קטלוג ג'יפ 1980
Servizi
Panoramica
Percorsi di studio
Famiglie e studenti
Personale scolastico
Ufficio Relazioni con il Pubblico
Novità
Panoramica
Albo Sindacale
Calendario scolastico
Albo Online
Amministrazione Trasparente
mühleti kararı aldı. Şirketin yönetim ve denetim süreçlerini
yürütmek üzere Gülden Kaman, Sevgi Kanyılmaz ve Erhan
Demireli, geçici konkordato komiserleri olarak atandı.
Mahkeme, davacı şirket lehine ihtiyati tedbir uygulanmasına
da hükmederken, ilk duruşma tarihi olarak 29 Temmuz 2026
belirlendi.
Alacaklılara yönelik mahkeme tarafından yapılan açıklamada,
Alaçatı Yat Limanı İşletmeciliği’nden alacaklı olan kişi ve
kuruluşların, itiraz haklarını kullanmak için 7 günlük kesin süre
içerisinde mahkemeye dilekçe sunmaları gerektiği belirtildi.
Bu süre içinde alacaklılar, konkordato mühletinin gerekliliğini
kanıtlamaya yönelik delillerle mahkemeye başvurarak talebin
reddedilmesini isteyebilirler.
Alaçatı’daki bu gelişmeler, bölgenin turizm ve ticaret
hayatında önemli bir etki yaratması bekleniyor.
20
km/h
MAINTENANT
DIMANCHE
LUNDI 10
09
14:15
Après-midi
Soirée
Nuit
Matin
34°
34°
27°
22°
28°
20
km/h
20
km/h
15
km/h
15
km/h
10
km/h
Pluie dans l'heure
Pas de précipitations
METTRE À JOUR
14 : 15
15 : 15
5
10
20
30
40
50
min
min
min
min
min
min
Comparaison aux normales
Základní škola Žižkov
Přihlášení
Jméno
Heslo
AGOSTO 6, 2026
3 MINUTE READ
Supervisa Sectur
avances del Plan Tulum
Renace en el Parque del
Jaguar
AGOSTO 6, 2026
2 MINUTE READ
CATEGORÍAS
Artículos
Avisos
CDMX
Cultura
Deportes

§

Copy, from the material above, each line in which the string "yönelik" occurs.

Your solution:
Alacaklılara yönelik mahkeme tarafından yapılan açıklamada,
kanıtlamaya yönelik delillerle mahkemeye başvurarak talebin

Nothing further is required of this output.